--- Required work ---
Please copy every line of the data in which the string "further" appears.

--- Material supplied ---
+++++
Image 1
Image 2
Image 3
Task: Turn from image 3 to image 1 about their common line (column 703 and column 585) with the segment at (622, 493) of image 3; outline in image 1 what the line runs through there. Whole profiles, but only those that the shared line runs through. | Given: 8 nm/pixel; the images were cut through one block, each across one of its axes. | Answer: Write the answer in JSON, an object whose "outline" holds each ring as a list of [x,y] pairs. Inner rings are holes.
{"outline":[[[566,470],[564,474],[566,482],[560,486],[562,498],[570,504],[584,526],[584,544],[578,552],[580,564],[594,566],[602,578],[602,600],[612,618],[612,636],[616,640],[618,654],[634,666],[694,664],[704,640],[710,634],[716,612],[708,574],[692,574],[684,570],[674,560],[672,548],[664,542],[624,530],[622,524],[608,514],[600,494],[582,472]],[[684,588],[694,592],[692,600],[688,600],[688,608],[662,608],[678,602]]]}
+++++
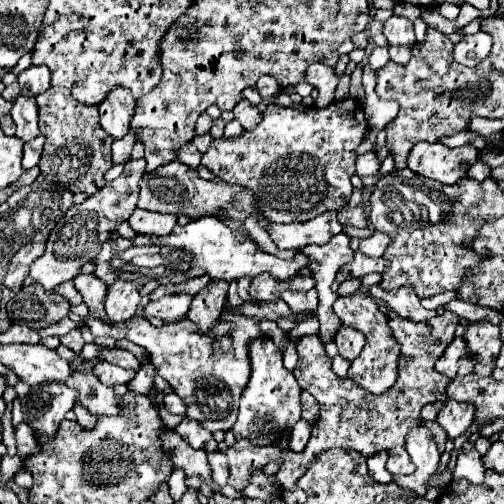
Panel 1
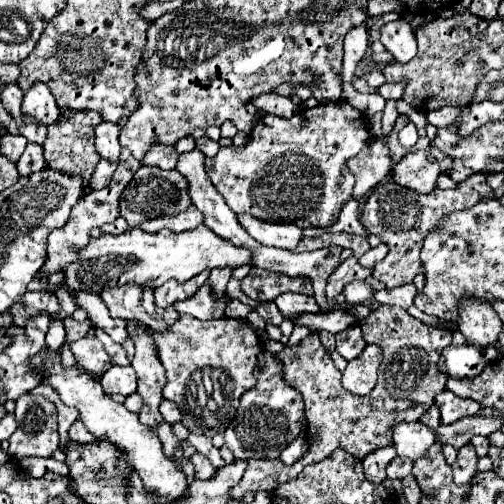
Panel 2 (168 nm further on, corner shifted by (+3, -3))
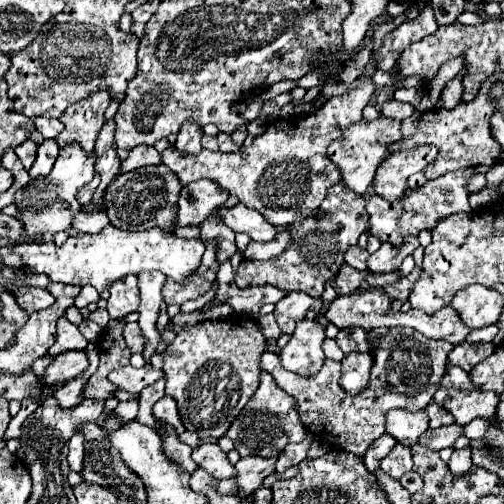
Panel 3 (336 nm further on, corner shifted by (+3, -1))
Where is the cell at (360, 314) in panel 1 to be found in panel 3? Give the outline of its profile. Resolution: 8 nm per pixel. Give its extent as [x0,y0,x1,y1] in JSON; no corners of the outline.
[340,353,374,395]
+++++
--- Result ---
Panel 2 (168 nm further on, corner shifted by (+3, -3))
Panel 3 (336 nm further on, corner shifted by (+3, -1))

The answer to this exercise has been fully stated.